Component	Purpose	Implementation
Action Group	Tools the agent can call (APIs, functions)	OpenAPI schema + Lambda function
Knowledge Base	Information retrieval for grounding	Bedrock Knowledge Base (managed RAG)
Guardrails	Safety filtering and topic blocking	Bedrock Guardrails resource
Memory	Retain context across sessions	Session attributes or external DynamoDB
Code Interpreter	Execute Python code dynamically	Built-in sandbox, no Lambda needed

⚠️

Agents invoke Lambda functions with the model's chosen parameters. Always validate and sanitize agent-provided inputs in your Lambda code - do not trust them as safe inputs to downstream systems.

Guardrails, Security, and Compliance

Bedrock Guardrails lets you define content policies that are applied on every model invocation - both input (user prompt) and output (model response). This is essential for production applications.

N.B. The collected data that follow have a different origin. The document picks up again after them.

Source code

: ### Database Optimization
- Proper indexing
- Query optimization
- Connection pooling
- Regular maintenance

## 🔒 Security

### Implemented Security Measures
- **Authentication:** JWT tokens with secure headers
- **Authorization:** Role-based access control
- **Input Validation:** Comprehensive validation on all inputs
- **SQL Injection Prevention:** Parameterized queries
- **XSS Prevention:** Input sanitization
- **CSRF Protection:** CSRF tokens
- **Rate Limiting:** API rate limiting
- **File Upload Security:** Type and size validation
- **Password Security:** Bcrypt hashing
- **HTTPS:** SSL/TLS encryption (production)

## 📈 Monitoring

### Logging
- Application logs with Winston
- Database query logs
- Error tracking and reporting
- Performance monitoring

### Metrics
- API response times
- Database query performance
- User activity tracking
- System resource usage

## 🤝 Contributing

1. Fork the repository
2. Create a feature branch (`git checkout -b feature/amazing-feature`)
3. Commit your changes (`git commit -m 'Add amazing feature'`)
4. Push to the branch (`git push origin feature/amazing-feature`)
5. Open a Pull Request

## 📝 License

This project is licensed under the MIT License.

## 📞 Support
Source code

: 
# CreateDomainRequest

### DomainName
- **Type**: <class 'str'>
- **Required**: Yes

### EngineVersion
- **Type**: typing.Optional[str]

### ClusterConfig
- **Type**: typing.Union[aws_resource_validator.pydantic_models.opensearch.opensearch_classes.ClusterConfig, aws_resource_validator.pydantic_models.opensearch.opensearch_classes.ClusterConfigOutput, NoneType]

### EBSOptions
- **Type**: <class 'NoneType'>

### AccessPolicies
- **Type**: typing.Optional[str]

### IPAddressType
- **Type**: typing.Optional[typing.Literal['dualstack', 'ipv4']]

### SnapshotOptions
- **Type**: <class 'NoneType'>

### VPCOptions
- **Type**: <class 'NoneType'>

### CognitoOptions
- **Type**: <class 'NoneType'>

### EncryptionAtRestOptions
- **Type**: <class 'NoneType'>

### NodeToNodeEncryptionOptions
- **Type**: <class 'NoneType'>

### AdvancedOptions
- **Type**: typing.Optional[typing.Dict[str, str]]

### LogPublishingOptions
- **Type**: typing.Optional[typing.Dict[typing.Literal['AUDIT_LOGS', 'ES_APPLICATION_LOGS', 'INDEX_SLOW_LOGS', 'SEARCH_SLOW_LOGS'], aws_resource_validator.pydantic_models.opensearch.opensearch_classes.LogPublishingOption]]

Guardrail Feature	What It Does
Topic Denial	Block responses on specific topics (e.g. competitor comparisons, financial advice)
Content Filters	Filter hate speech, violence, sexual content, and prompt injection attacks
PII Redaction	Detect and redact/block 30+ PII types (SSN, credit cards, email, phone)
Grounding Check	Verify responses are grounded in provided context (reduces hallucination)
Word Filters	Block custom profanity or brand-restricted terms

All Bedrock API calls are logged to CloudTrail. Model invocation logging (input/output payload) can be sent to S3 or CloudWatch Logs for compliance and audit. Bedrock is HIPAA eligible and supports BAAs.

💡

Bedrock does not use your prompts or completions to train AWS or third-party models. Data is encrypted in transit and at rest. Model providers cannot access your data.

🎯

Interview Focus Points

1What is the difference between on-demand, provisioned throughput, and batch inference in Bedrock? When would you use each?
2How does Bedrock Knowledge Bases work end-to-end? What happens when you ingest a document?
3Explain the RAG pattern - what problem does it solve and how does Bedrock implement it?
4How do Bedrock Agents decide which tool to call? What is the ReAct reasoning pattern?
5What are Bedrock Guardrails and why would you use them instead of prompt engineering alone?
6How does Bedrock handle data privacy? Can Amazon or model providers see your prompts?
7Compare Bedrock to using OpenAI directly - what are the advantages for an AWS-native team?
8How would you set up model invocation logging for compliance in a regulated industry?
9What is the difference between semantic chunking and hierarchical chunking in Knowledge Bases?